Notably this tool will be built in such a way that it can both be run on a host machine (relying on the scrutiny stack) and against a target machine. This approach will allow the tool to be used to inspect user builds of Fuchsia, which to date have been complicated to audit due to the limitations around ffx tooling on such builds.

This should be a powerful addition to the auditing arsenal available to anyone who wishes to gain an understanding of the system. Any questions around what things a component could possibly access or make available to its neighbors will become easy to answer, including the scope of things that may be in routed dictionaries.

Privacy considerations

This change has no impact on user data, and thus no impact on privacy.

Testing

Services today have ample test coverage of both unit and integration tests within the component framework. These tests will be duplicated and modified to cover capability aggregation with dictionaries in tandem with the development of these dictionary aggregation features.

Documentation

Documentation available on fuchsia.dev will be updated to reflect the new dictionary features, best practices around using them, and the deprecation of service capabilities. Example usage of the new dictionary features will be added to //examples/components.
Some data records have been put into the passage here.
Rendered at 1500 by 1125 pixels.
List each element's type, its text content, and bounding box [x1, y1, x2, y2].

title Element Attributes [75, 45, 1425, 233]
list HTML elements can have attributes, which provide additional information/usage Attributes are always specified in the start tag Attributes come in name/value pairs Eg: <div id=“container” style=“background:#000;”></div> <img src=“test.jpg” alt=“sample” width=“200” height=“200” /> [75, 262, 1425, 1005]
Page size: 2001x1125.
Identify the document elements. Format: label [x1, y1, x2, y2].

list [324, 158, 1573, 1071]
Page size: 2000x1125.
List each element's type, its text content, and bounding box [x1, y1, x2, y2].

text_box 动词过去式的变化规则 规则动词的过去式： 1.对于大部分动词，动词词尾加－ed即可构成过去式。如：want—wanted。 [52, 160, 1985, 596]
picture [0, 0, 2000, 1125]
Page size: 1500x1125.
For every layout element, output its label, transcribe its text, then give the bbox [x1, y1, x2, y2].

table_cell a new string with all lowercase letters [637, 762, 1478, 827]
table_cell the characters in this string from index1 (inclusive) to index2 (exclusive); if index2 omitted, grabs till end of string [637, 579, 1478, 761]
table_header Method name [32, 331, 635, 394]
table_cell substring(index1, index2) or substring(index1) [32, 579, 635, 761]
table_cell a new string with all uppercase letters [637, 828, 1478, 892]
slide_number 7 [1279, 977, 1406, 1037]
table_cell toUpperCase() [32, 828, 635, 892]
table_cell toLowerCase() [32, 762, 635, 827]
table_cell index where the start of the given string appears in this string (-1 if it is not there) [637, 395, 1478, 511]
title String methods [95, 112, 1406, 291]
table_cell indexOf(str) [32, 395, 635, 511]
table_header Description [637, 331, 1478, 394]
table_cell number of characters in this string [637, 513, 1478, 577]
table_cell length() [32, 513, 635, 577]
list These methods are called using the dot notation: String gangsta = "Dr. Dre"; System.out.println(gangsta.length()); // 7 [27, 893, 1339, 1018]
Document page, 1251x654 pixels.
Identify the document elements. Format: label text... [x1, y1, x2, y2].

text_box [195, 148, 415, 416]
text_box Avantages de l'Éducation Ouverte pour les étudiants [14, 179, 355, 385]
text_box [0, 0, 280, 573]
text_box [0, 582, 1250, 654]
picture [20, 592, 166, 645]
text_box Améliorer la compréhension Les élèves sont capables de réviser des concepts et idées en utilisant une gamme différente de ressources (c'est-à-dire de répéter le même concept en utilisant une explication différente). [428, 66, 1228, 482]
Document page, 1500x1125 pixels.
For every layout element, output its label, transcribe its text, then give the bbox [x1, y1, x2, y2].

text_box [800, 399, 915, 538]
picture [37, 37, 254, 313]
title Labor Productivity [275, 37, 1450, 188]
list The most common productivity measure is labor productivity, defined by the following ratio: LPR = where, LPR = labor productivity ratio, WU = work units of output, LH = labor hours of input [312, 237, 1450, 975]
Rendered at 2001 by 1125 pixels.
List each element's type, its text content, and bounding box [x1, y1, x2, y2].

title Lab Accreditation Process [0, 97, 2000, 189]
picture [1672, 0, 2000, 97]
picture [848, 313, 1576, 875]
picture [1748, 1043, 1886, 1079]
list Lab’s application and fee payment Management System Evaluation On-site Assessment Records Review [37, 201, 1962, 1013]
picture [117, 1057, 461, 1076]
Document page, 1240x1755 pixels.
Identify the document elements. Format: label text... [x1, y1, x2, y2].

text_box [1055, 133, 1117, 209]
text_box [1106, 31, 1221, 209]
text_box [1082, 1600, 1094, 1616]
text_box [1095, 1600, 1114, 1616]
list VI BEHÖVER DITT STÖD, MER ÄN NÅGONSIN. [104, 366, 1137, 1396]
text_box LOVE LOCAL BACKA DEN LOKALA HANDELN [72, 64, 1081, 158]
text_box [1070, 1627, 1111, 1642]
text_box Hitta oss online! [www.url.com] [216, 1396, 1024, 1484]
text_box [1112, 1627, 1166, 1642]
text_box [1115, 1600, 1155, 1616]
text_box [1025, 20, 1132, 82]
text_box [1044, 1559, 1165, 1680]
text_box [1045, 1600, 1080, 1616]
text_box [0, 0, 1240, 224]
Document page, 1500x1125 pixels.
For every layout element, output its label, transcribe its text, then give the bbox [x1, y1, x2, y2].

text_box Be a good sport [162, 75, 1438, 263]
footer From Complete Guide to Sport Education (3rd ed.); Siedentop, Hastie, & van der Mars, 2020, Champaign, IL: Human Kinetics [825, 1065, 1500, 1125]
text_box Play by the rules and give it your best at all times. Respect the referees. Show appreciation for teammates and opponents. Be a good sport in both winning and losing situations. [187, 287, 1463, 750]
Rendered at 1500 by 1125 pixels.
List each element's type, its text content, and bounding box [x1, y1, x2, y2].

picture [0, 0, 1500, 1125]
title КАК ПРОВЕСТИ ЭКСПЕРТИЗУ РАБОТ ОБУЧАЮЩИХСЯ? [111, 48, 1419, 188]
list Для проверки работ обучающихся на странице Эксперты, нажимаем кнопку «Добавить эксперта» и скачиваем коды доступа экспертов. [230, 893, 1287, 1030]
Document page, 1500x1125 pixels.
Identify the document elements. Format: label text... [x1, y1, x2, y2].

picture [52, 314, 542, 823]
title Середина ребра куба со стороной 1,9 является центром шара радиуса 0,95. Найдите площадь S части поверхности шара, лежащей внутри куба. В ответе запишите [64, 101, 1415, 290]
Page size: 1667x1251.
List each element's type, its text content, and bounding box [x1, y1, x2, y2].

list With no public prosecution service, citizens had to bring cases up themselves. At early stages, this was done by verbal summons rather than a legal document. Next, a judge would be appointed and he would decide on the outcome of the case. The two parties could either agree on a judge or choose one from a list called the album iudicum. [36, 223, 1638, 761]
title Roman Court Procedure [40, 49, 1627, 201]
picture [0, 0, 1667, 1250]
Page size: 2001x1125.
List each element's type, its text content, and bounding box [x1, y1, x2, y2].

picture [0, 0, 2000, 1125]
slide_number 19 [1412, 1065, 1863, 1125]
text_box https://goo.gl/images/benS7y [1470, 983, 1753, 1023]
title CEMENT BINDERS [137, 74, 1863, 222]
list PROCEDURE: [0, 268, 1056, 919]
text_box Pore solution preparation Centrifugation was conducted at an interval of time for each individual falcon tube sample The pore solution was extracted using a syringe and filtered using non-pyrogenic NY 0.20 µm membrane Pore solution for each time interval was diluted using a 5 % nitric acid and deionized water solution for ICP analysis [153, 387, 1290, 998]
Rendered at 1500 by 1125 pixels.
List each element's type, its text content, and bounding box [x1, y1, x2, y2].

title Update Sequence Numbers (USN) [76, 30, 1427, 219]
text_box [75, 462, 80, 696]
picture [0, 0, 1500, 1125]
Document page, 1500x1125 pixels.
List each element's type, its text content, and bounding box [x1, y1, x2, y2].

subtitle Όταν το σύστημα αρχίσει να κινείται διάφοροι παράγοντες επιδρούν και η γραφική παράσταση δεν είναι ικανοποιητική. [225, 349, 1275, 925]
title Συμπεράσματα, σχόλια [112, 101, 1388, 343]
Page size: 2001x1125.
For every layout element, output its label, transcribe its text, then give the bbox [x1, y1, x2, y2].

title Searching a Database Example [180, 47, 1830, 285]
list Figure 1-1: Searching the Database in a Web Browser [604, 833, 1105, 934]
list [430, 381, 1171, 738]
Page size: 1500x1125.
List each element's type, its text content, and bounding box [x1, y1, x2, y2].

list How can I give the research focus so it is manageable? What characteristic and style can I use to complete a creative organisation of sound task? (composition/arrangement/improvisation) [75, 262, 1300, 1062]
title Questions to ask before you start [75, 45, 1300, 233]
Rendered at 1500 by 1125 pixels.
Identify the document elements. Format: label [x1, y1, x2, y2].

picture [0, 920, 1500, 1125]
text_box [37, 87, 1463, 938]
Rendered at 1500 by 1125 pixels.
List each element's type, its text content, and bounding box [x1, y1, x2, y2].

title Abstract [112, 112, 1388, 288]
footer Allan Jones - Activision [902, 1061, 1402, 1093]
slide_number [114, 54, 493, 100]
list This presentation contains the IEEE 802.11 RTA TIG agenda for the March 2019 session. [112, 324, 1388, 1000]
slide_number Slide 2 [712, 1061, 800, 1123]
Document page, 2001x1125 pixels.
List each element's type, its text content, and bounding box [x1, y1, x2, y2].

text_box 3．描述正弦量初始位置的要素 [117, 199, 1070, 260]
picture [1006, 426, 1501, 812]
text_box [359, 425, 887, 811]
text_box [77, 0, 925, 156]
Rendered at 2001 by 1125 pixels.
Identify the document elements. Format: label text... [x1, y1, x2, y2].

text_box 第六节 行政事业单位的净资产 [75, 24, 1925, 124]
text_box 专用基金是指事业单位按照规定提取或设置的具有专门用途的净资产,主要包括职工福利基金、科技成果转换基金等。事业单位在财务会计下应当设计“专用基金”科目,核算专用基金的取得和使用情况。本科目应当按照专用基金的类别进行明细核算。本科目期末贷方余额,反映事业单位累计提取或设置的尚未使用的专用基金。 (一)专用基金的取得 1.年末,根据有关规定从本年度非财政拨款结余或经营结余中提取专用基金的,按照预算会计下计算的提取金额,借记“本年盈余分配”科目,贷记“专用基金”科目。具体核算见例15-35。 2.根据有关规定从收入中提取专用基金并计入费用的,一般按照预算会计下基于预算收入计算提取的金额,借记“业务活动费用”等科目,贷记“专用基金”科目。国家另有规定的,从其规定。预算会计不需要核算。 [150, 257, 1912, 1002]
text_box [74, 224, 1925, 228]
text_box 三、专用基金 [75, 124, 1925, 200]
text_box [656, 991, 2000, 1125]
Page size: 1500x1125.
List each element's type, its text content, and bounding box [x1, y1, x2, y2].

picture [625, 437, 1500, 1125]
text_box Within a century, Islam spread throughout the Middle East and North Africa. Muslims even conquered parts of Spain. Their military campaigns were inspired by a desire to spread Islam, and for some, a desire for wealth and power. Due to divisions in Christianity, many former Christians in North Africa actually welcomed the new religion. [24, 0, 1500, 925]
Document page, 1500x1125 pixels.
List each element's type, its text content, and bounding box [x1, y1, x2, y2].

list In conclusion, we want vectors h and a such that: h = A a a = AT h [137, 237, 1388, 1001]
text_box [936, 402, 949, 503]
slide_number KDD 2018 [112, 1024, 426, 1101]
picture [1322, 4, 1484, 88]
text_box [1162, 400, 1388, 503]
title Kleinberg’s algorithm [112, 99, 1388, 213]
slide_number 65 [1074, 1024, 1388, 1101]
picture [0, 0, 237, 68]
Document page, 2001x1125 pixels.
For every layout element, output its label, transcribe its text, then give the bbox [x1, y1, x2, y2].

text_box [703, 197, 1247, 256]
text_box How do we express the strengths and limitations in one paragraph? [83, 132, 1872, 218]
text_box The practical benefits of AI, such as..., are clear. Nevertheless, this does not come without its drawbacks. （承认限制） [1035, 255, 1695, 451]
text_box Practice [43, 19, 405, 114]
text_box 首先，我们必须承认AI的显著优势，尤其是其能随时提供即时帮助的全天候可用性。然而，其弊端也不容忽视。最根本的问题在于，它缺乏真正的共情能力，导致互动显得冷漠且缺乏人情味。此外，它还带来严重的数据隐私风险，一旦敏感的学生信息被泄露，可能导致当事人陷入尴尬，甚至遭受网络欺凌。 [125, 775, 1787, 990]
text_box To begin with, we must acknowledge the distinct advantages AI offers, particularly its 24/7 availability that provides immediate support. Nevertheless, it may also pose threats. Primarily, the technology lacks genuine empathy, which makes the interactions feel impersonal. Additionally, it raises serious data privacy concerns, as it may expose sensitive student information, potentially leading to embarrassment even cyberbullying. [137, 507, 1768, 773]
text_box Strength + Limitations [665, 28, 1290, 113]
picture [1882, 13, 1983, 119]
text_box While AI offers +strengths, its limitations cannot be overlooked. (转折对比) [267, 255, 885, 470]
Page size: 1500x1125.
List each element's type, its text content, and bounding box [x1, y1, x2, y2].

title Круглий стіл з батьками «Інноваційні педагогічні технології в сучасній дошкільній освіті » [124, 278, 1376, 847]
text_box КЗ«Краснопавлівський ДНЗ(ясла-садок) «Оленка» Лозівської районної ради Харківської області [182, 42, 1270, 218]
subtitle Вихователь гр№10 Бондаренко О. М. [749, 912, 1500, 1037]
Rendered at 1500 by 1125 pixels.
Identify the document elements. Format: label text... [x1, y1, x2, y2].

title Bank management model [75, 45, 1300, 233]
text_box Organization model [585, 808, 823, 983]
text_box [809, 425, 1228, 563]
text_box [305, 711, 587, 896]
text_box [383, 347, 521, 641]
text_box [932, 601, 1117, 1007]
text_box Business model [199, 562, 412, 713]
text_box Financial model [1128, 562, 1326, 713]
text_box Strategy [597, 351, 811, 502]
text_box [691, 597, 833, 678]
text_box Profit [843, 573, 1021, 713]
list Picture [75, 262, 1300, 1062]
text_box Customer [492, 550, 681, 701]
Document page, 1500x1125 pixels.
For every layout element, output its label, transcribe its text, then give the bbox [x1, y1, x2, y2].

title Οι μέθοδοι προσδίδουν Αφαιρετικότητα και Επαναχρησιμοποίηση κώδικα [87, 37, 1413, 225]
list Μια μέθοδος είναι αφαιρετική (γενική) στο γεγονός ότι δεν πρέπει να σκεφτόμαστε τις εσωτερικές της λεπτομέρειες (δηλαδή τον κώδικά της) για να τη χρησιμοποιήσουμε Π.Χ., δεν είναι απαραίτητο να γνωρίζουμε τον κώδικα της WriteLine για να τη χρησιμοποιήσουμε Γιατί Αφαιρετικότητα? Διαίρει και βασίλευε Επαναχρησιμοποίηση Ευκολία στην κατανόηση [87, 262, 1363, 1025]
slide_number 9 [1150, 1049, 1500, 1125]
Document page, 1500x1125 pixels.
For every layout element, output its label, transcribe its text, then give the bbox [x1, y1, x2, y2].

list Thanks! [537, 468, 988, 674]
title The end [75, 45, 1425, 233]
Drawbacks, alternatives, and unknowns

This design makes an intentional decision to make it abundantly clear when a component is connected directly to another component versus when component manager is hosting a VFS that sits between two components. If a component uses a directory, that will be provided by another component. If a component uses a dictionary, that will be a VFS hosted by component manager.

This clear distinction aims to address something that's been a pain point in some specific scenarios, but it's possible that requiring component authors to always know if they need to use a directory or dictionary will become a new pain point.

If this is identified as overly frustrating for users, we will evolve best practices to recommend using dictionaries exclusively outside of situations where it truly is important for two components to have a direct connection to each other.